The GMMPredict function has one output table, whose format depends on the OutputFormat argument.
The following table describes the output table for OutputFormat('sparse'), the default. The table has D+3 columns, where D is the number of dimensions of the input data.
Column Name | Data Type | Description |
---|---|---|
accumulate_column | Same as in input table | Column copied from the testdata table. Typically, one accumulate_column contains the unique identifier of a data point. |
data_point | NUMERIC | Input data point. The table has D such columns, which are copied from input_table to the output table. Their names are the same in input_table and the output table. |
cluster_rank | INTEGER | Probability that the data point belongs to the cluster. |
cluster_id | INTEGER | Identification number of the cluster |
prob | DOUBLE PRECISION | Probability that the cluster assigned to the data point |
The following table describes the output table for OutputFormat('dense'). The table has D+2k columns, where D is the number of dimensions of the input data and n is the the number of cluster weights that the function outputs (the value of the TopNClusters argument).

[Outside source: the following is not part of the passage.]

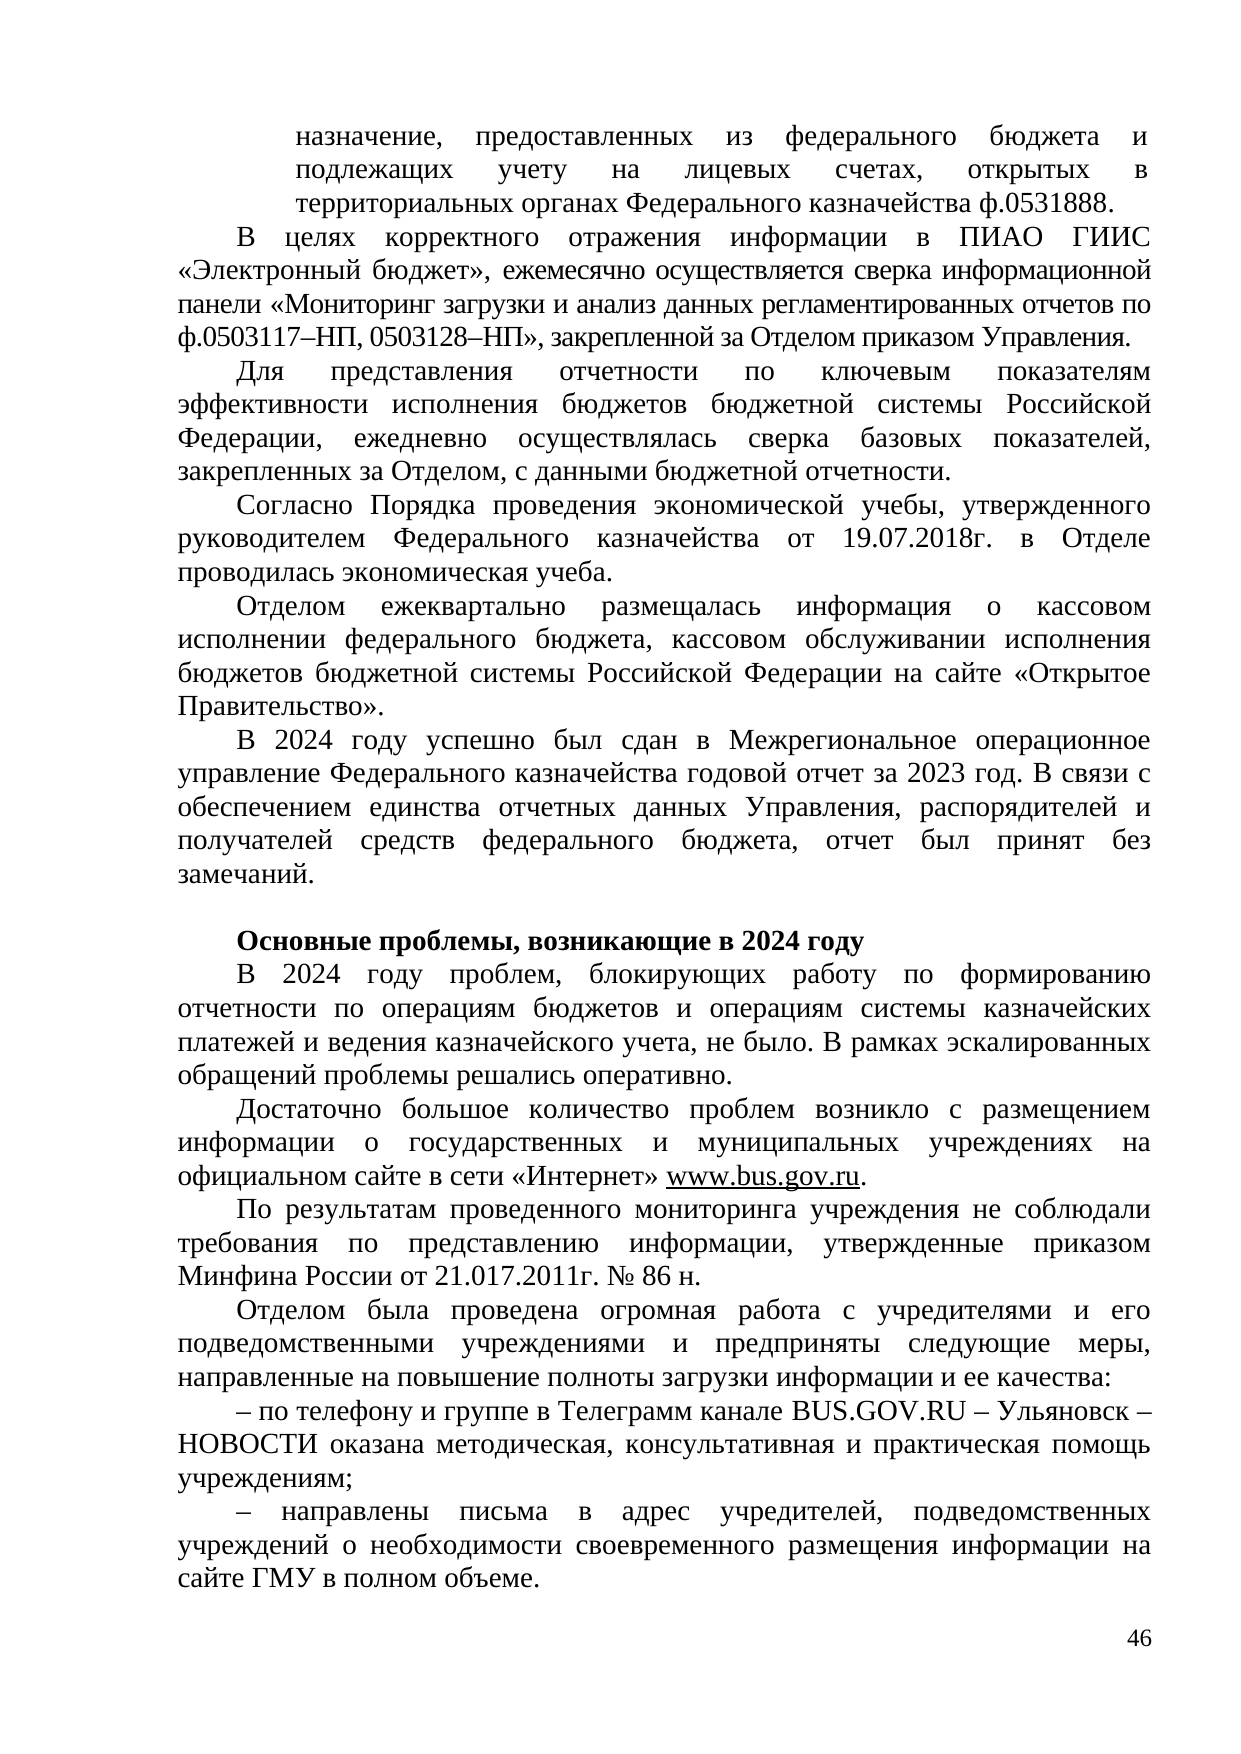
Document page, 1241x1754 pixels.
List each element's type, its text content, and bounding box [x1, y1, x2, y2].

Column Name | Data Type | Description |
---|---|---|
accumulate_column | Same as in input table | Column copied from the testdata table. Typically, one accumulate_column contains the unique identifier of a data point. |
id | Any | Identification of the data point |
data_point | NUMERIC | Input data point. The table has D such columns, which are copied from input_table to the output table. Their names are the same in input_table and the output table. |
cluster_rank_i | INTEGER | Probability that data point i belongs to the cluster. |
cluster_id_i | INTEGER | Identification number of the cluster with the greatest probability assigned to data point i. The table has n such columns (cluster_id_1, ..., cluster_id_n). |
prob_i | DOUBLE PRECISION | Probability assigned to data point i by the cluster named in cluster_id_i. The table has n such columns (prob_1, ..., prob_n). For each n, the column prob_n immediately follows the column cluster_id_n. |